La démagogie nationaliste de Poutine ne connaît désormais plus de limites. Les caisses de l'Etat sont pratiquement vides, mais il promet tout à tout le monde: aux militaires la fin de la guerre en Tchétchénie, aux milieux nationalistes la grandeur d'antan, et aux fonctionnaires une hausse de 20% de leurs salaires, à compter du à1er avril prochain. Alors que la prochaine présidentielle aura lieu le 26 mars et se jouera très probablement en même temps que le sort de la Tchétchénie et dans une surenchère croissante de nationalisme anti-tchétchène.

S'il remporte "sa" guerre en Tchétchénie, Poutine peut vraisemblablement gagner non seulement les élections présidentielles. Il pourrait aussi être tenté d'obliger Clinton et son successeur à plus de modestie, à pratiquer une véritable "coopération entre égaux" et à "intensifier le dialogue au sein du Conseil conjoint permanent". Faute de quoi, "les généraux, encouragés par l'opinion publique, et leurs alliés dans le camp des diplomates, vont continuer la politique de confrontation", comme l'a écrit le quotidien économique russe Kommersant.

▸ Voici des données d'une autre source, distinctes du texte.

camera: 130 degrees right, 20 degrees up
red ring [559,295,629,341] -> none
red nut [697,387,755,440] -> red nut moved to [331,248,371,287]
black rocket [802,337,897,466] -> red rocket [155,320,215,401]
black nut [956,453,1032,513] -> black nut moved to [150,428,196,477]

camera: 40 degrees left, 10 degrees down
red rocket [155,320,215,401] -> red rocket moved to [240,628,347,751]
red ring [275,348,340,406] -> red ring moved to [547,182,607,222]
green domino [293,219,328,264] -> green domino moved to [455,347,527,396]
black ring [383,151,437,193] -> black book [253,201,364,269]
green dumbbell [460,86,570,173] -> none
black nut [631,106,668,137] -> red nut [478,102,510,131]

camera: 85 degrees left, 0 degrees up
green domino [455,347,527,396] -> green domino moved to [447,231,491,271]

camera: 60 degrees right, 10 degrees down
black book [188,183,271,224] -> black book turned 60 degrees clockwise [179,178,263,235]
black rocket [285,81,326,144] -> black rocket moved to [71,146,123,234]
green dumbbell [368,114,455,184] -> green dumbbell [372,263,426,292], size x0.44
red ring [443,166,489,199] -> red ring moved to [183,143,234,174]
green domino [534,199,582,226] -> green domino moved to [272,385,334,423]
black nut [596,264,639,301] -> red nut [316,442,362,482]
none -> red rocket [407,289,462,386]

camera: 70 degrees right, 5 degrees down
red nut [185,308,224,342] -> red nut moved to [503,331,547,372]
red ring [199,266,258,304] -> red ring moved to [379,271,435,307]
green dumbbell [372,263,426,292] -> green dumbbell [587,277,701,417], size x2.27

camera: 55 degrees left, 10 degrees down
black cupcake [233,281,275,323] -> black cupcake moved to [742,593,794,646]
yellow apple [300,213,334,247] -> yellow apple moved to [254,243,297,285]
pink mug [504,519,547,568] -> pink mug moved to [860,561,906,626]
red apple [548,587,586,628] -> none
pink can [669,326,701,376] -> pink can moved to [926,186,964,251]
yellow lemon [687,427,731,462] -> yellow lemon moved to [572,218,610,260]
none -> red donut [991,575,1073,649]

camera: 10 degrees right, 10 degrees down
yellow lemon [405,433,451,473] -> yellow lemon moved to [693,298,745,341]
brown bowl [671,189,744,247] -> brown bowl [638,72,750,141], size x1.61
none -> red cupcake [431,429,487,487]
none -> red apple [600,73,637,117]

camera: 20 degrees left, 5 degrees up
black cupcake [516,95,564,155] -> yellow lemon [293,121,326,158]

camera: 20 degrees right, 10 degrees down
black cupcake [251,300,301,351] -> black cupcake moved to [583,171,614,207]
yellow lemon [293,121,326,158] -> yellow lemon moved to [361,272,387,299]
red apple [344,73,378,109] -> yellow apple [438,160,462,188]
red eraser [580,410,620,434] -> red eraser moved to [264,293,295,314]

Pour l'heure, Poutine a obtenu pour la Russie post-soviétique, malgré (ou grâce à) sa "sale guerre" de Tchétchénie, un statut de facto de "grande puissance", dans un cadre quelque peu nouveau : début mars, pour la première fois dans l'histoire de l'après-89, une rencontre tripartite réunit à Lisbonne les USA, l'Union européenne et la Russie. La guerre du Kosovo aurait-elle accouchée d'un nouveau rapport de force?